No matter the specific theme of our newly proposed INCAP Sustainable Development course for spring ‘21, my thinking as a professor in higher education has changed as a result of adjusting quickly to offering Zoom synchronous meetings this past spring. Now, thanks to the support of the Open Learning Teaching Collaborative CoLab at Plymouth State University, my faculty colleagues in CPLC, and key PSU Administrators, I also am continuing to acquire a new vocabulary which I can use as a lens to reflect on my just completed experiment and design more proactive, intentional rich learning experiences.  This vocabulary includes:  compassion, flexibility, community, connection, accessibility, accommodations, co-creation, engagement, and equity.  What is powerful I am sensing, is that when these terms are blended into learning experiences, there is unimaginable synergy that will develop.

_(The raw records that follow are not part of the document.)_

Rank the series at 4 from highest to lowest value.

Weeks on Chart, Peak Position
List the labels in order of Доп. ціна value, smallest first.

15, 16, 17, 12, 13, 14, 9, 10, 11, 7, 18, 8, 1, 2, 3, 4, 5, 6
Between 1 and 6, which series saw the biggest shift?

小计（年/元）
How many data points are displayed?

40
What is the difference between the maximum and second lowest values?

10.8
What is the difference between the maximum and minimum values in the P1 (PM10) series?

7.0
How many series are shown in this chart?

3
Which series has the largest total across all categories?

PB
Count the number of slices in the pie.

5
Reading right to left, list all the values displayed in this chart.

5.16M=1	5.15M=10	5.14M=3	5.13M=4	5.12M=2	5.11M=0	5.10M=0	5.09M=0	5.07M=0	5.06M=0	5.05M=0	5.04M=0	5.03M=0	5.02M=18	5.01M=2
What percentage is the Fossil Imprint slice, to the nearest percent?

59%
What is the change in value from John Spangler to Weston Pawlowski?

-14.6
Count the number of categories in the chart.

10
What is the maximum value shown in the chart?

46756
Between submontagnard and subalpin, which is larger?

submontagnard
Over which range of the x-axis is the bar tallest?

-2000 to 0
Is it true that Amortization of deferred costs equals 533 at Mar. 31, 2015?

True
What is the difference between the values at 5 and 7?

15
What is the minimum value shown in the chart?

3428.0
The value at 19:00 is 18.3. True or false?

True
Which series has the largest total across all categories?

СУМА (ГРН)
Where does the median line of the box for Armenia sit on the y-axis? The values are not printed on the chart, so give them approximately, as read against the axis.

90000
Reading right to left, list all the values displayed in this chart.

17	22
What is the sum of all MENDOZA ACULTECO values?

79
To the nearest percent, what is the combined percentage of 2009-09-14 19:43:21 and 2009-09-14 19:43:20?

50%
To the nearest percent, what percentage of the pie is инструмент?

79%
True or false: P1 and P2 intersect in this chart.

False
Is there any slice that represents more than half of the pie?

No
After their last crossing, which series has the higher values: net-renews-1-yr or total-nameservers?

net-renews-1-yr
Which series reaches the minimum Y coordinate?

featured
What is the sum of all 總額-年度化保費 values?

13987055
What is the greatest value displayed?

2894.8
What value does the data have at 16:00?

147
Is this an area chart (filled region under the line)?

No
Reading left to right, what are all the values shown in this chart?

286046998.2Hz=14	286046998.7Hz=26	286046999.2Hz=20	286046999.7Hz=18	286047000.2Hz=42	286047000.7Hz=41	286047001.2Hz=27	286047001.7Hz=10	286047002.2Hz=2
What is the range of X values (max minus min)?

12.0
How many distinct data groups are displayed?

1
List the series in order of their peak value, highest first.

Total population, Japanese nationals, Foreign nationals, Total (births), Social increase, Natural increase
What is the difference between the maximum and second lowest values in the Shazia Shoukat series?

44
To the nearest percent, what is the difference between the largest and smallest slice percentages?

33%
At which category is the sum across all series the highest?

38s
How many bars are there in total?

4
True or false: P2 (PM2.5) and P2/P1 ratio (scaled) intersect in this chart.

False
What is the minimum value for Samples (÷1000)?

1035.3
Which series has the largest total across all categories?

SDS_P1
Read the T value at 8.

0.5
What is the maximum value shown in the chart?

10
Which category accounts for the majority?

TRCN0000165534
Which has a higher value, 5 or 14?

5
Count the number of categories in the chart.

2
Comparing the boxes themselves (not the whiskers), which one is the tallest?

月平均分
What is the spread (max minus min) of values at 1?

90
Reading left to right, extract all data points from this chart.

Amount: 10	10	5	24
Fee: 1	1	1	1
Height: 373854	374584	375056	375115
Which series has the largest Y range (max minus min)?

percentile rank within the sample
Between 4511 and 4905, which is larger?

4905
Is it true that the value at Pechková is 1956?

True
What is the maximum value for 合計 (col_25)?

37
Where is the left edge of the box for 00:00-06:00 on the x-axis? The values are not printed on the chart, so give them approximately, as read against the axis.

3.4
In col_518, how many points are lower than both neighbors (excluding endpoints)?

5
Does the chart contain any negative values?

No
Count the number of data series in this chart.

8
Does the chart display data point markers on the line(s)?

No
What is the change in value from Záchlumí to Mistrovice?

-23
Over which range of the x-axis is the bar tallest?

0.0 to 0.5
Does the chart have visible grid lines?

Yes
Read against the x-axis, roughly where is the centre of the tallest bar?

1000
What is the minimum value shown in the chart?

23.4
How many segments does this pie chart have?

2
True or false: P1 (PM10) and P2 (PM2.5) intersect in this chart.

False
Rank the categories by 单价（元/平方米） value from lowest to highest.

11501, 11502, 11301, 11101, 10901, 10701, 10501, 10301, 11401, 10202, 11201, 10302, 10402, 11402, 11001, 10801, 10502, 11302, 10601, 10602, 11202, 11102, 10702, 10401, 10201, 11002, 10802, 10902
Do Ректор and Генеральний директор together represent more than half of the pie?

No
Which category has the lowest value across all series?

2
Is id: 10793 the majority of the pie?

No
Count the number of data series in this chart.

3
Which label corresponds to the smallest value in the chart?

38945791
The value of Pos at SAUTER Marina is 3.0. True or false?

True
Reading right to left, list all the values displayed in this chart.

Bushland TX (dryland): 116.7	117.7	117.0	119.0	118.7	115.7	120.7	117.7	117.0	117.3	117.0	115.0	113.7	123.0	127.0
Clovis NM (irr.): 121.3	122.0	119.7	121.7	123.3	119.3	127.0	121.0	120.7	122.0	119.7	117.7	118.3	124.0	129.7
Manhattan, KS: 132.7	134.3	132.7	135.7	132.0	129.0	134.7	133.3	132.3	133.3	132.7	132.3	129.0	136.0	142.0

Crafting collective learning experiences focused on finding partners across the globe to create more sustainable societies, will helpfully engender more thoughtful and new approaches to collectively living on and maintaining a “healthy” planet. I am excited to launch this new learning experiment and suspect the rewards will be richer than all the outcomes I envisioned from my robust, carefully constructed travel plans proposed for my sabbatical.  I plan to share my thoughts about the process of developing a new recipe along the way, so we can compile a cookbook of tantalizing dishes featuring local ingredients and chefs.  We need recipes that will feed our immune systems and nourish us as we learn to live with virulent viruses in our ecosystems.

2 Comments

  1. Robin DeRosa
    Robin DeRosa May 17, 2020

    I read this before on Teams and loved it, but seeing it here, I get to appreciate that beautiful artwork, which personally I would like to get printed and post on the CoLab wall once we get back to campus!!

    • admin
      admin May 24, 2020

      I would be honored to have the lemonade drawing hang on the CoLab wall!